Matthew, there are two rather simple and mundane reasons for the exhaust shrouds and hatch being coloured. The first is that two shrouds and the hatch broke while using a sprue cutter to remove them from the sprue. It required the pieces be repaired and was caused by the brittleness of the plastic (after this I have removed the rest of the parts with a hobby blade). Putting paint on them is a step I often take to see how the repair area turned out. The colour is Tamiya Dark Earth and was chosen to give me an idea of its potential use as a base colour for the build.
Quoted Text
Inevitably I suppose it does resemble the Airfix kit greatly but without the errors. The steering assembly looks much better; one improvement not too difficult to do might be thinning down those flat plates with the holes that sandwich the X-shaped beam, as they were made out of thin plate. The wheels should definitely be in contact with the ground as that is what the springs are doing - forcing them down.
The issue with those perforated plates is that the bottom one is moulded on the frame while the top one is a separate piece. For the sake of uniformity I didn't thin the top one and it would have been rather tedious to try to do the same with the moulded on one.
Quoted Text
The thread over on Landships is pretty long and involved, although glad to see humourous as they nit pick away. Something I noticed is that this chap has it seems almost completely finished the build of two kits including painting and weathering but has yet to address the tracks at all. Maybe they are the elephant in the room (or something) that he doesn't want to address!
Yes, the Landships thread is quite humorous, especially when you have people suggesting creating rifling in the holes of guns at this scale. As for the track, I guess that some issues with the grenade screening need to be resolved and weathering needs doing before the remaining pieces can be installed. As in Michael's (sabredog) case, determining how and when painting should be done is an issue.
Quoted Text
On the colours, I haven't seen any suggestions that any went in to combat painted grey; there's this story about Solomon J Solomon painting them in green, brown, yellow and pink, the result being like that famous photo of the MkI at Thetford with the chap wearing the leather helmet poking out the top among that weird irregular netting. I think this is the scheme that crews were told to copy, while at the training ground. That paint job was deemed unsuitable once they arrived in France and crews were then instructed to repaint over that with green, brown and ochre, with some photos clearly showing the colours divided by thin darker lines, while others appear not to have these lines.

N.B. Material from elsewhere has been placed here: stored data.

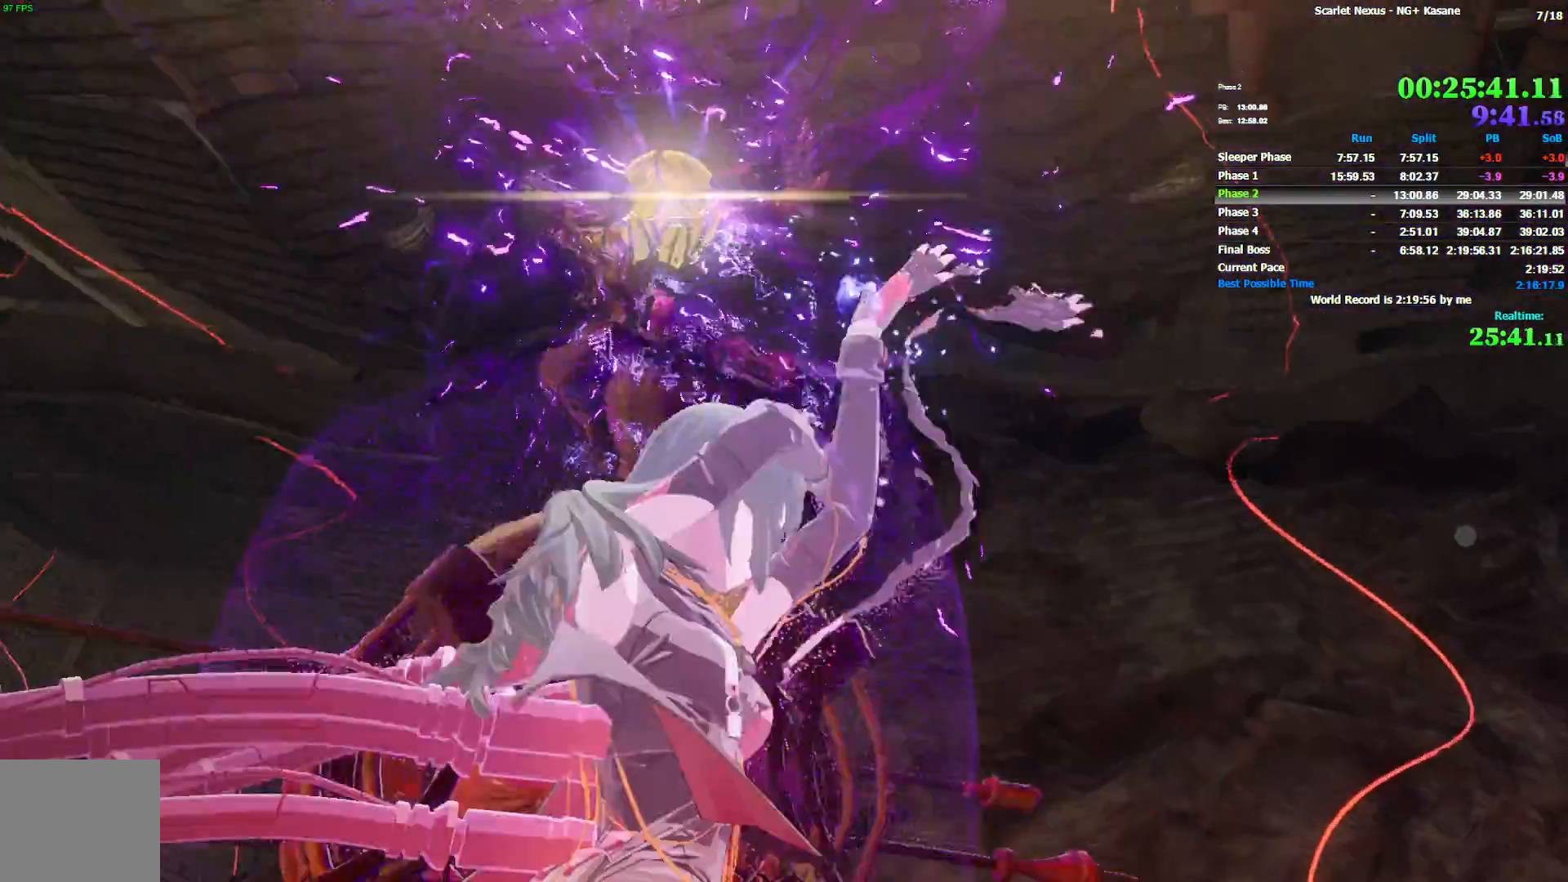
{"dt_ms": 500, "buttons": [], "left_stick": "center", "right_stick": "center", "events": []}
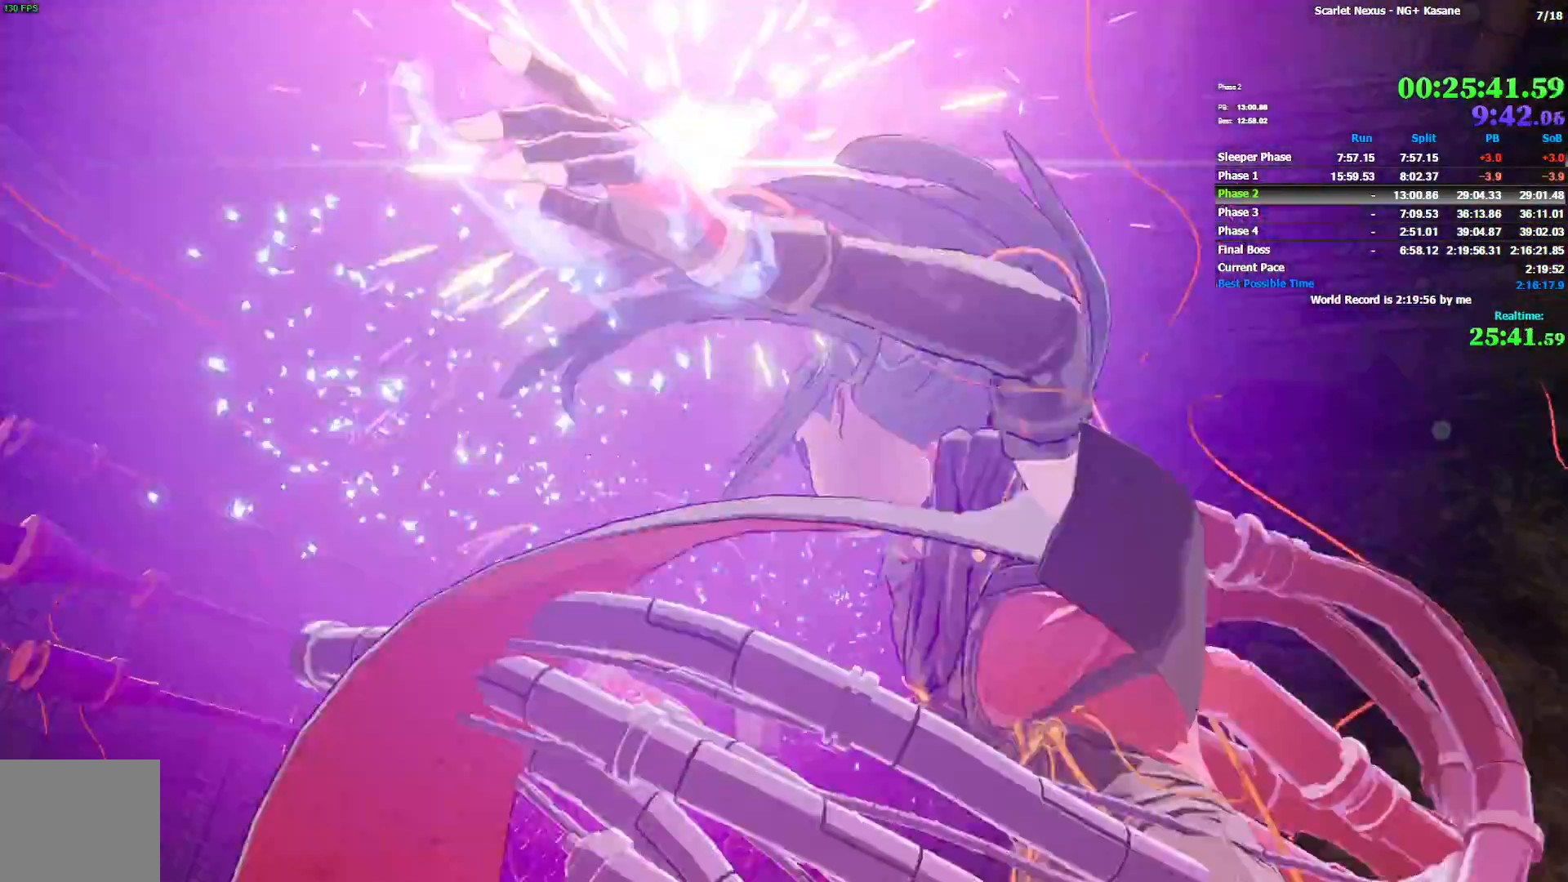
{"dt_ms": 500, "buttons": [], "left_stick": "up", "right_stick": "center", "events": [[100, "left_stick", "up"]]}
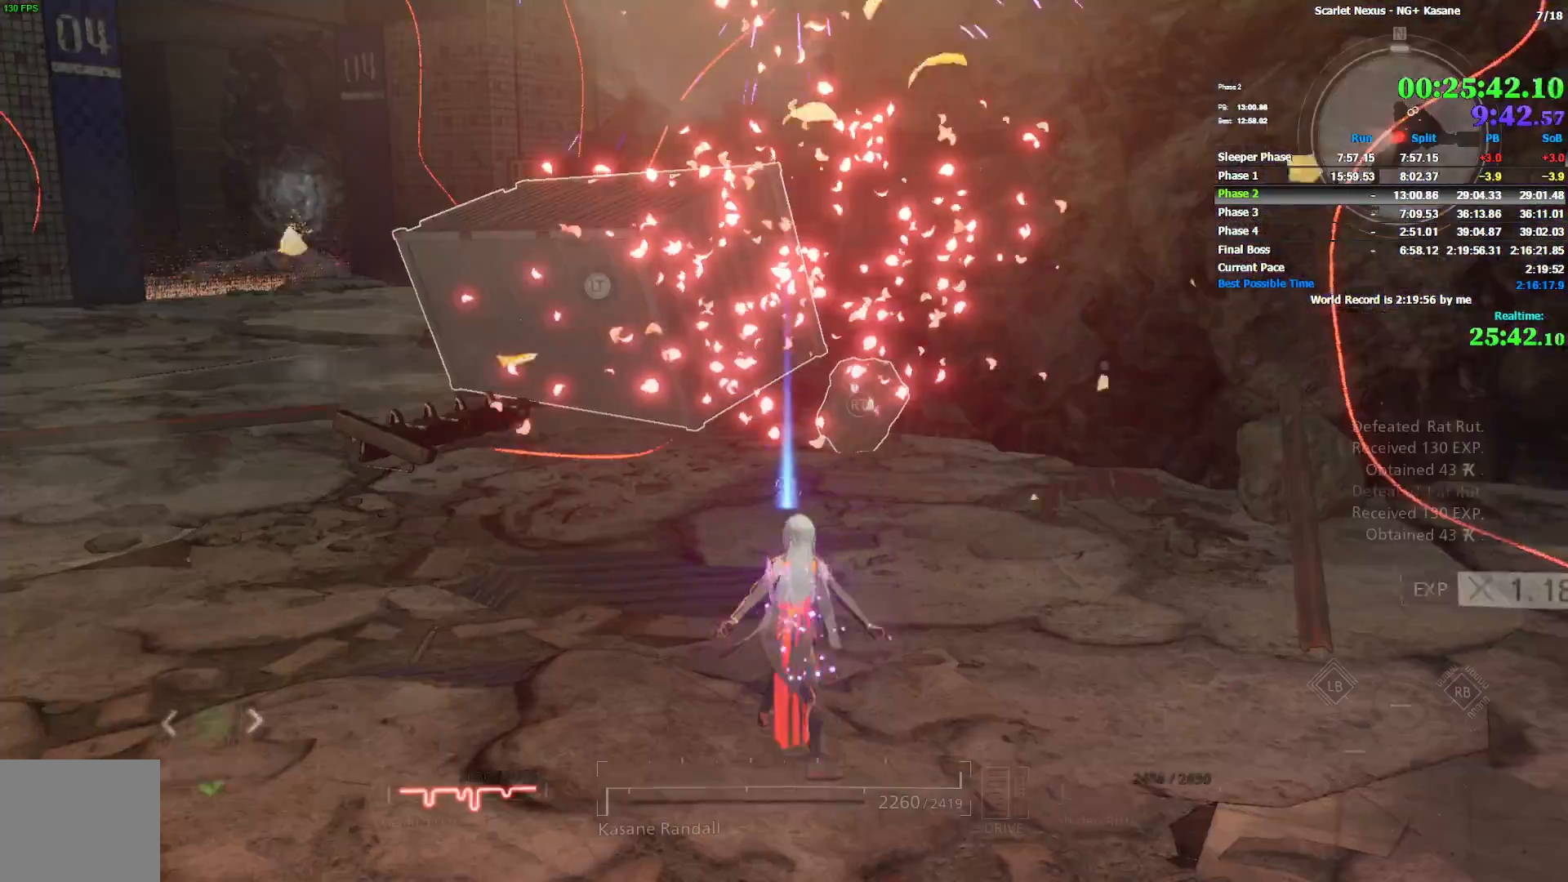
{"dt_ms": 500, "buttons": [], "left_stick": "up", "right_stick": "left", "events": [[200, "right_stick", "left"]]}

Painting and colours are both a major issue but also one where almost anything goes. I have read in the various Landship forums that the tanks left the factory in a "naval grey" base coat. Further, camouflage was applied by the crews based on paints available and the company commanders discretion. It is noted that in a number of cases locally available civilian paints were used in the painting and the colours were quite varied. One poster mentions pink, baby blue and even aquamarine being used that would result in what we might term a psychedelic scheme. Seeing that these tanks were initially manned by naval personnel, the camouflage was more meant to break up the silhouette than blend with the terrain ("dazzle" camo?).